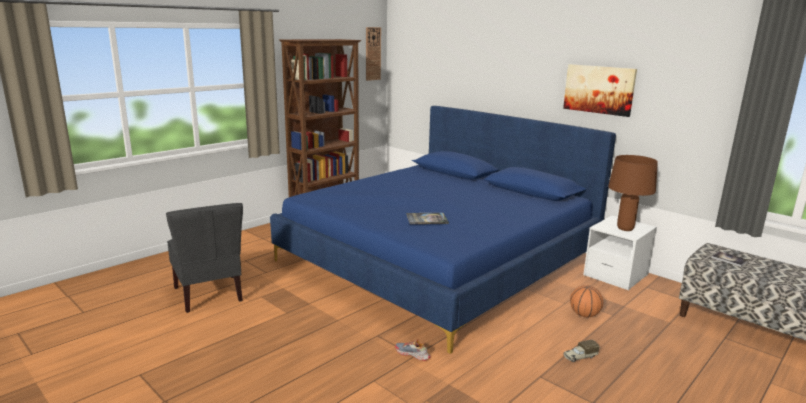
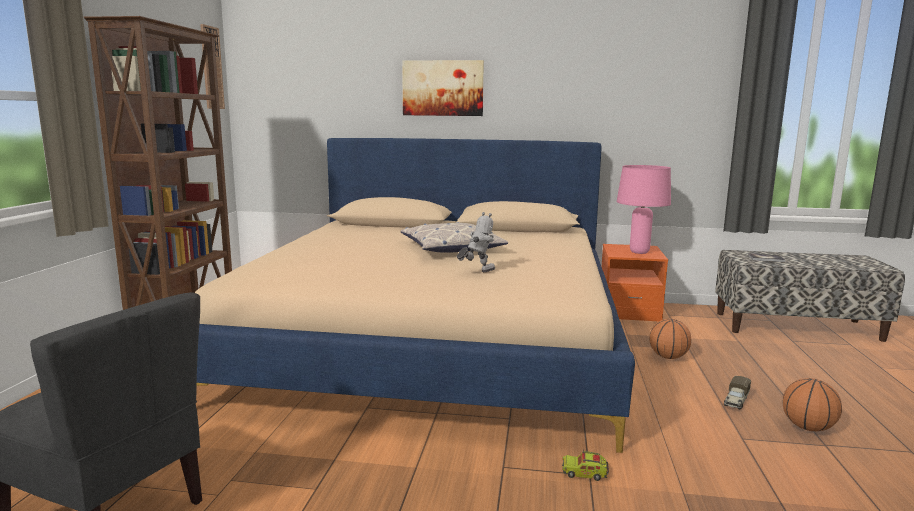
camera: 35 degrees left, 5 degrees down
(412, 354) = (584, 473): shoe -> toy truck
(426, 219) = (477, 272): book -> toy robot
(438, 260) = (434, 344): blue bed -> beige bed
(448, 199) = (451, 248): none -> pillow
(599, 89) = (570, 95): picture -> picture (443, 88)
(601, 389) = (807, 428): none -> basketball
(615, 275) = (628, 311): white nightstand -> orange nightstand
(625, 229) = (639, 252): brown table lamp -> pink table lamp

• • • • •

If a line comes after the line with "(601, 389) = (807, 428): none -> basketball", it stays out; print exactly every line from the start of the entries up to and including that line, but no pictures.

camera: 35 degrees left, 5 degrees down
(412, 354) = (584, 473): shoe -> toy truck
(426, 219) = (477, 272): book -> toy robot
(438, 260) = (434, 344): blue bed -> beige bed
(448, 199) = (451, 248): none -> pillow
(599, 89) = (570, 95): picture -> picture (443, 88)
(601, 389) = (807, 428): none -> basketball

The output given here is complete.